Activity —
Please write out every one of the lines below word for word, leaving out the pictures.

Dataset entries —

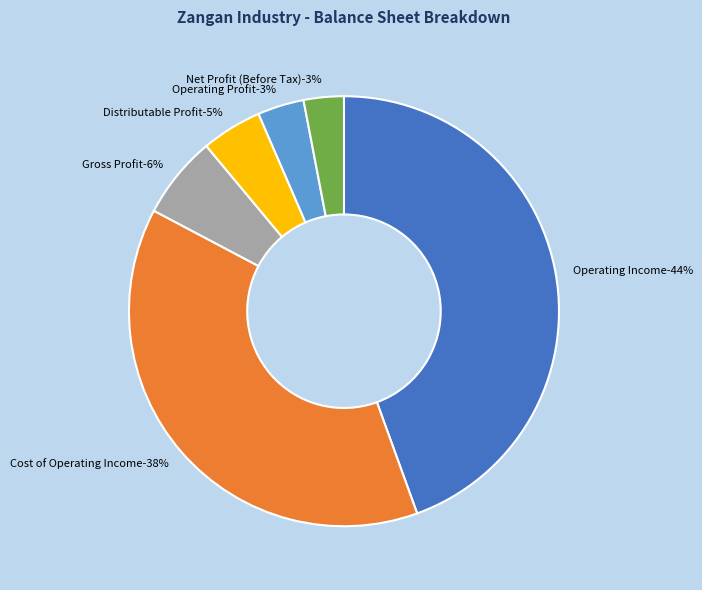

Which category has the biggest portion of the pie?

operating_Income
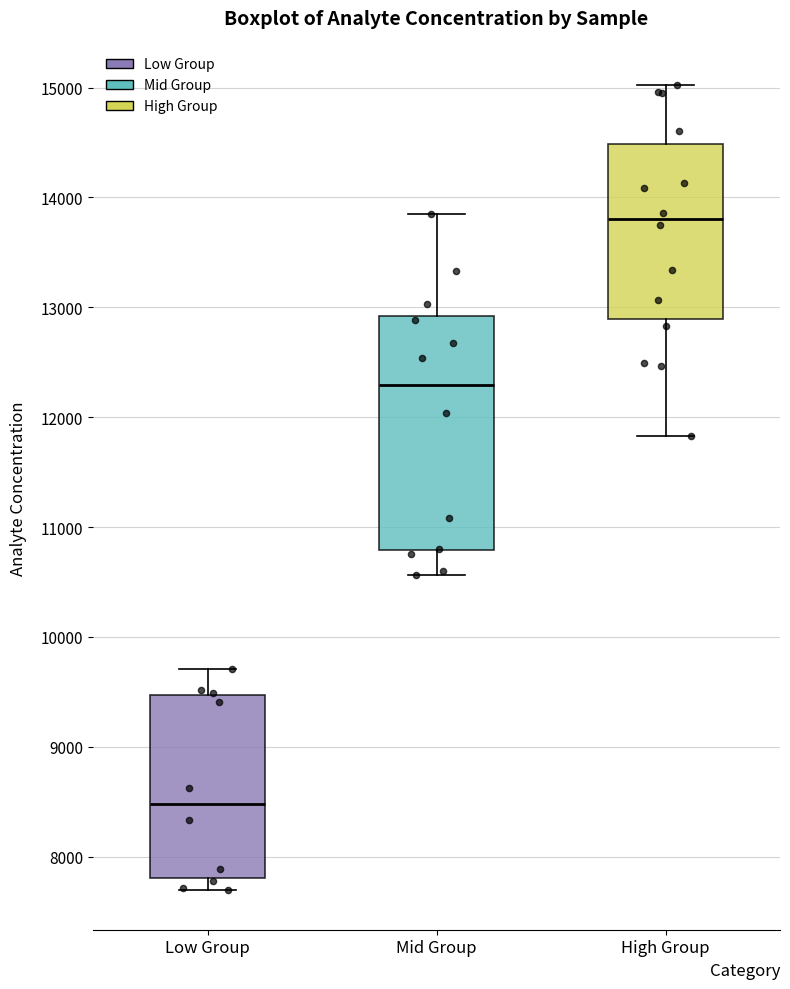

Where is the lower edge of the box for Mid Group on the y-axis? The values are not printed on the chart, so give them approximately, as read against the axis.

10800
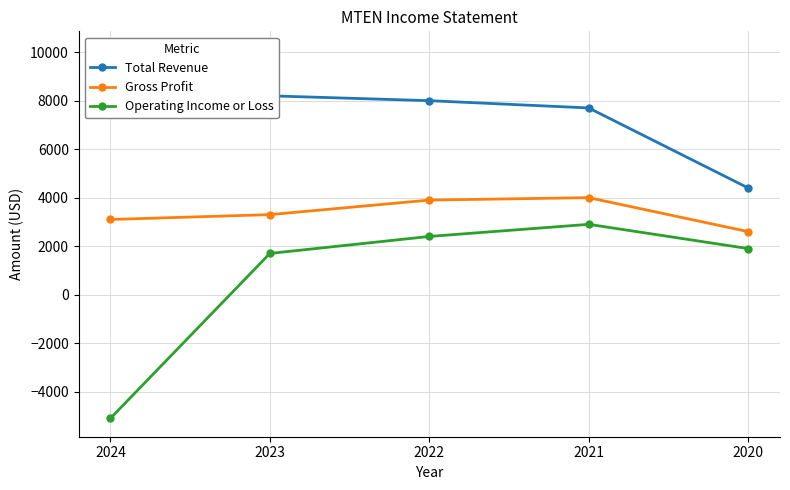

True or false: Gross Profit and Operating Income or Loss intersect in this chart.

False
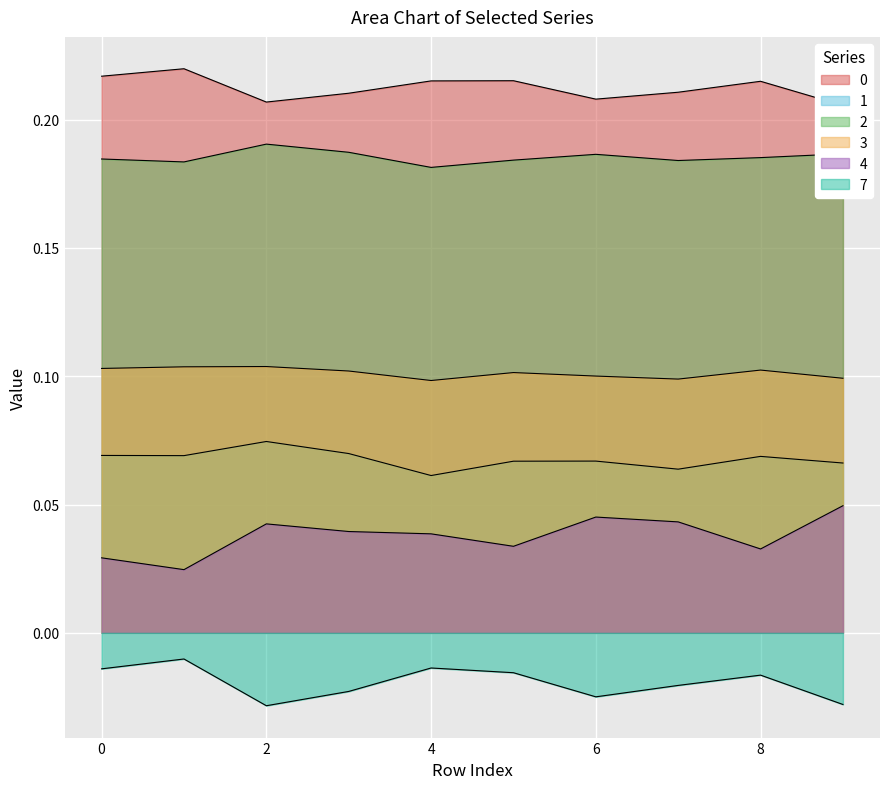

True or false: 4 and 1 cross at least once.

False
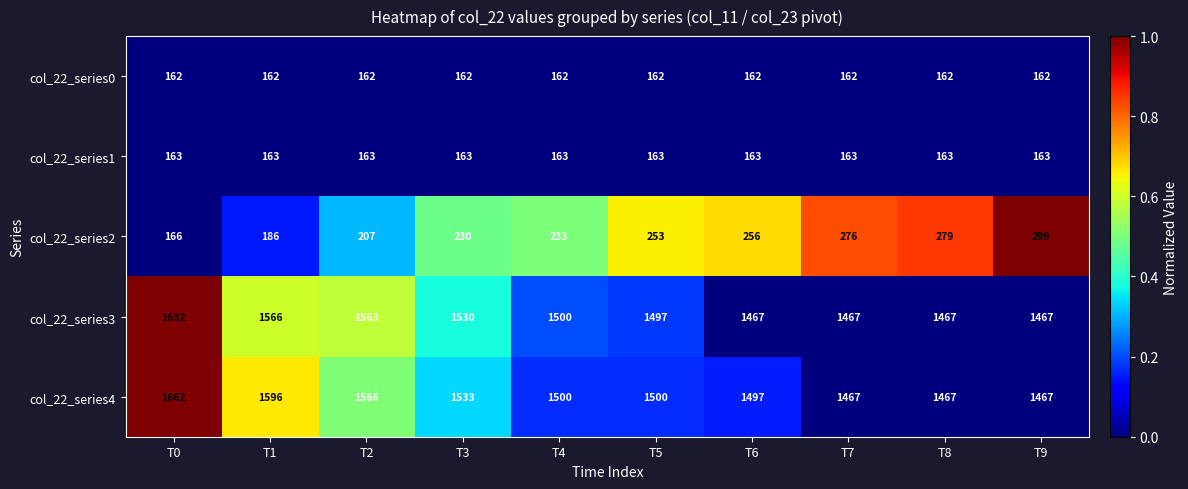

What value does the col_22_series3 series have at T6?

1467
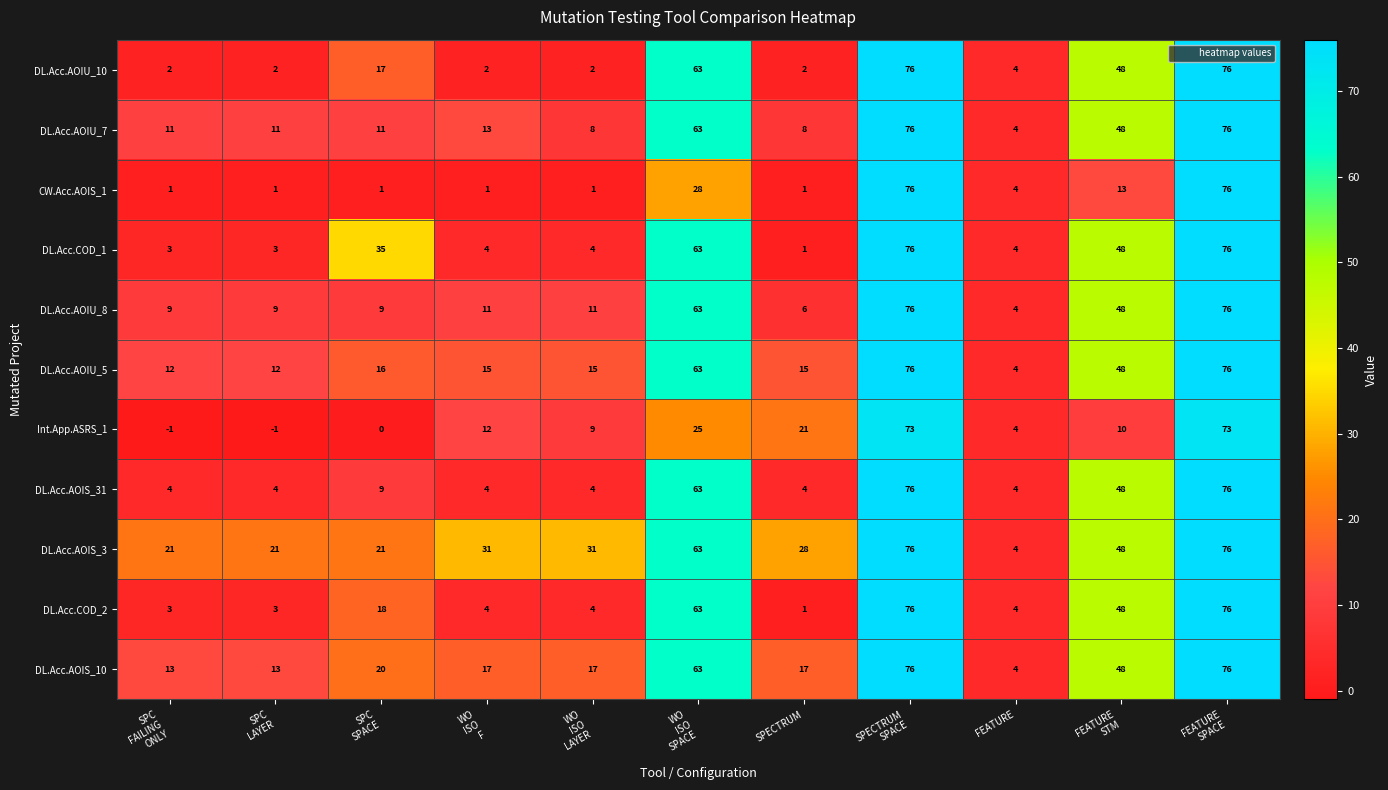

What is the difference between the second highest and second lowest values in the DL.Acc.AOIS_10 series?

63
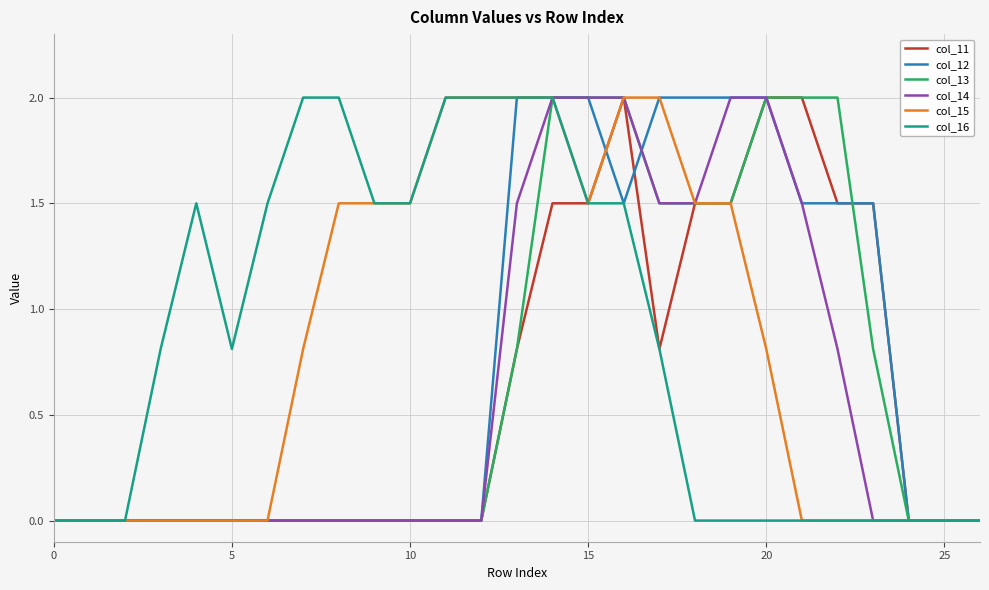

What is the greatest value displayed?

2.0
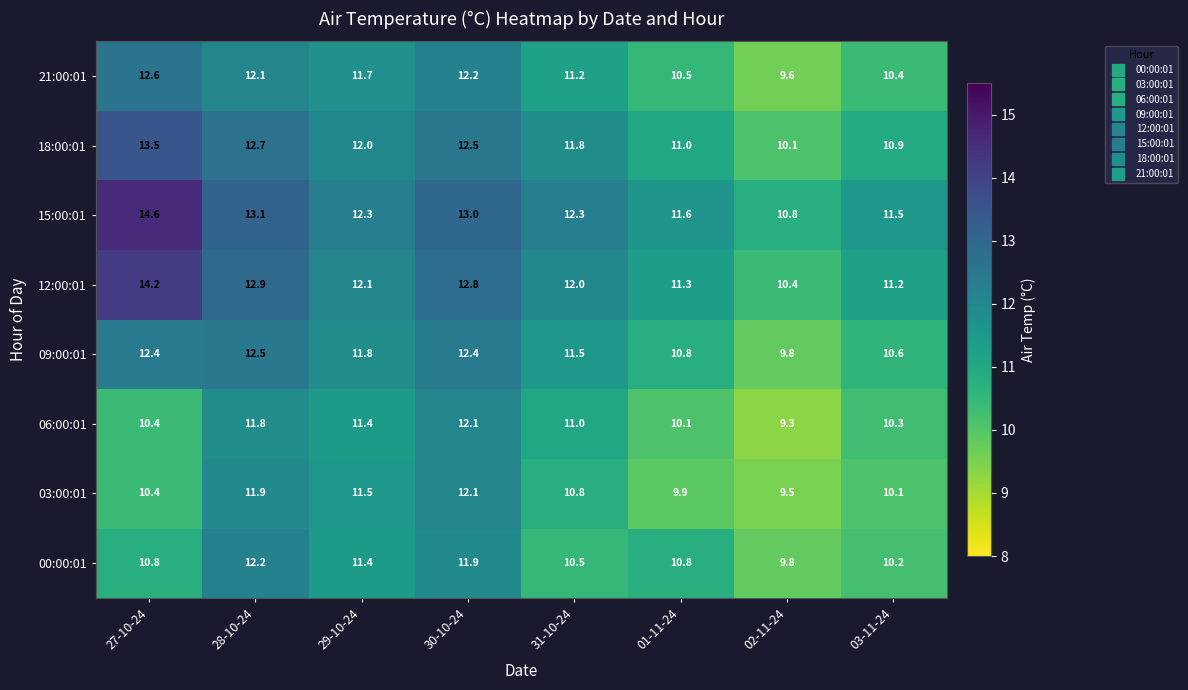

The value of 21:00:01 at 31-10-24 is 4.8. True or false?

False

Response to this task —
Which category has the biggest portion of the pie?

operating_Income

Where is the lower edge of the box for Mid Group on the y-axis? The values are not printed on the chart, so give them approximately, as read against the axis.

10800

True or false: Gross Profit and Operating Income or Loss intersect in this chart.

False

True or false: 4 and 1 cross at least once.

False

What value does the col_22_series3 series have at T6?

1467

What is the difference between the second highest and second lowest values in the DL.Acc.AOIS_10 series?

63

What is the greatest value displayed?

2.0

The value of 21:00:01 at 31-10-24 is 4.8. True or false?

False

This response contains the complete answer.